Wednesday's many tests all went well. The MRI showed shrinkage of the tumor, especially around the ear canal (less so in the cheek/salivary gland.) The hearing test confirmed Grace's attestation that her right ear is significantly improved. Her eyes are still perfect. Her heart is also good, no changes.

So we praise and thank God for these results. And continue to pray for the tumor to shrink to nothing and for no side effects from the selumetinib. She occasionally has diarrhea, but one half dose of Imodium every couple of weeks is enough to keep it at bay. The nutritionist also gave us a list of binding foods that had more in it than the classic banana that Grace is kind of tired of. (:

She also got another stuffed unicorn, which she insisted on naming Candy Corn just like the first one!

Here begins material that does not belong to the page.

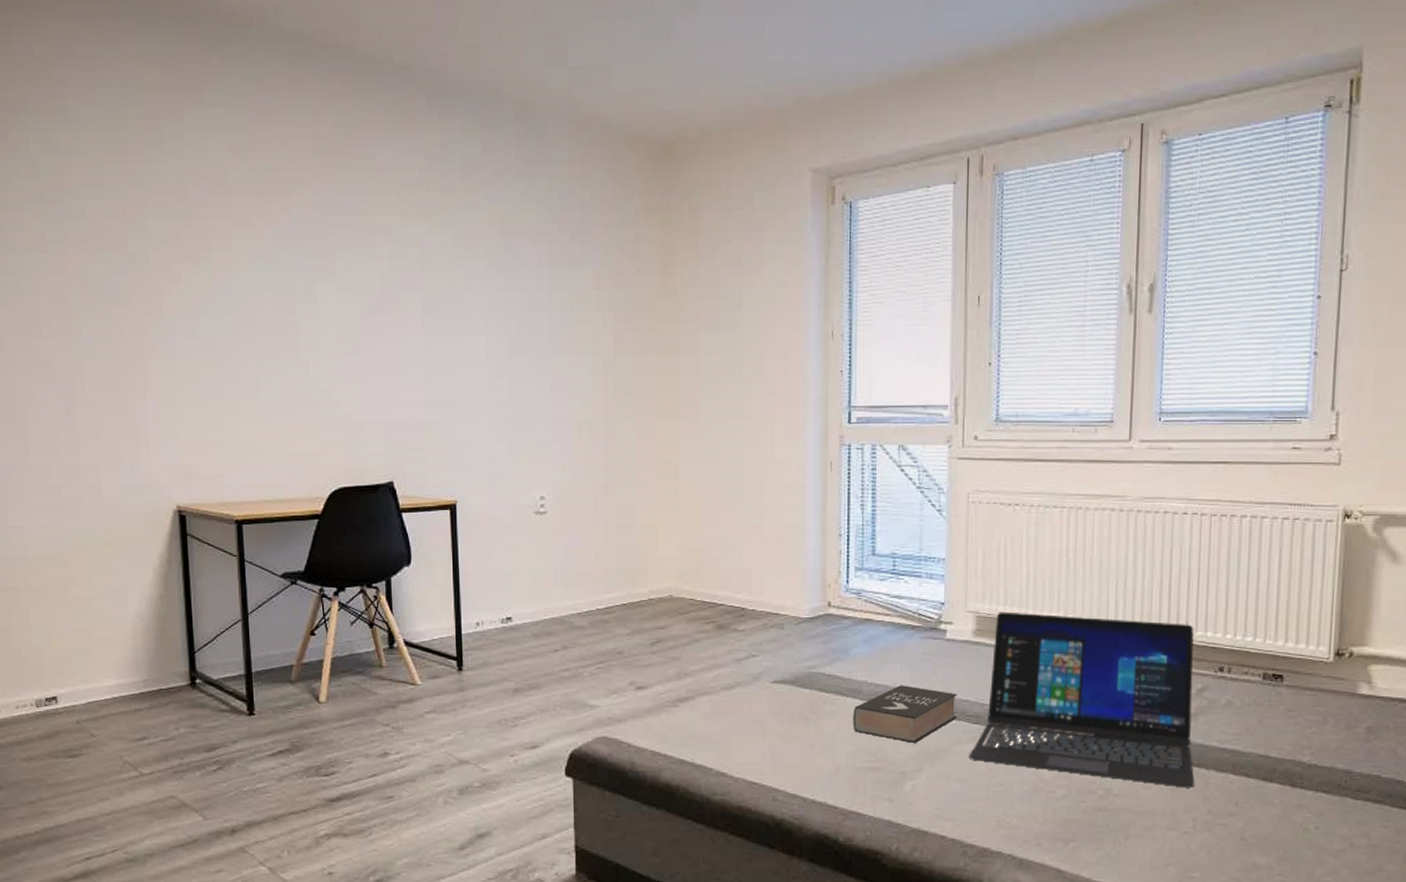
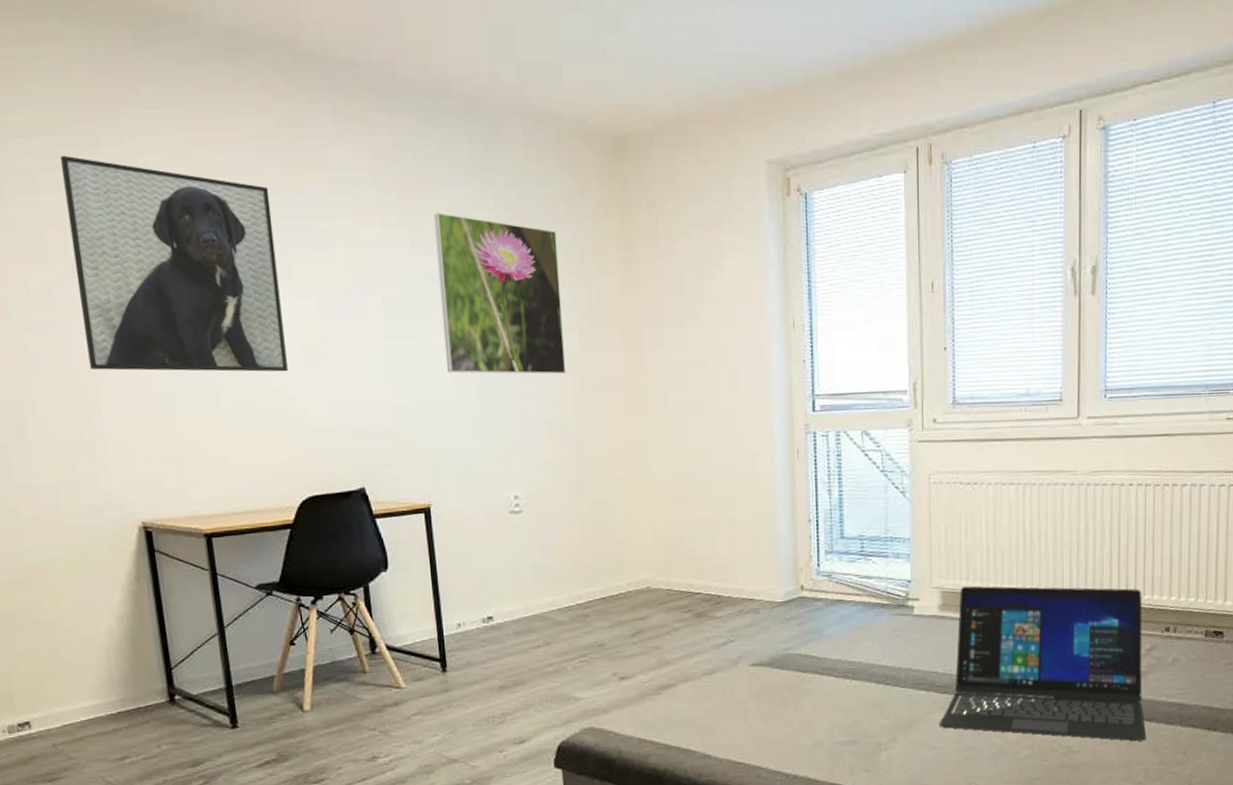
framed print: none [127,150,327,364] -> present [61,155,289,372]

They stopped by David's House after all the appointments and played at the playground a while.

Healing and Testing

joyful — Wed, 09 Jul 2025 08:47:37 -0400

Jon just put this comment on a recent post, but I don't think most people get notified of comments, so I'm posting it here:

She's getting an echocardiogram right now [July 9, 2025, 8:42am] , and then an MRI, regular oncology checkup, opthamology and audiology.
We don't expect too much interesting, though we'll see what audiology says.
I don't remember if it has been posted here yet [nope] but Grace told us that God has healed her ear and she no longer needs her hearing aid, so she hasn't worn it for over a week [two weeks] and I've only heard her ask for someone to repeat themselves a few times so I'm hopeful that her tumor is shrinking (which is faster than expected). I'm curious to see what the hearing test says and whether they'll want her to wear it even if it is getting better - there is some brain training that is good to make sure it is used to using both ears.

Day +500

joyful — Sun, 22 Jun 2025 21:49:14 -0400

Today is Day +500 and we have much to rejoice over!

We are so thankful for Grace's good marrow results, so thankful to reach this milestone.

I feel so much lighter now, and the smaller things that bothered me last week don't seem so bad anymore.

Here are some recent pictures and quotes from our Amazing Grapey Grace Victoria:

Someone was talking about tax, and Grace thought they said tictacs, so I said it was spelled T-A-X, and she replied, "E-A-O-B: tictacs!"

Me: "Why do you have to ask a question about everything I do?"

Grace: "'Cause my voice has lotsa questions!"

When we all had sore throats: "Why Daddy not reading, mom? Daddy's voice is itchy, too?"

Grace's first time painting pottery.

Little pigtails; we think she looks like Boo from Monsters, Inc.

Hiking

She called the Rubik's cube "cuber-solve."

Jeremiah wasn't careful when he sneezed, and Grace said indignantly, "Don't bless you on me!"

She cut her own bangs; "Now they're not in my eyes anymore!"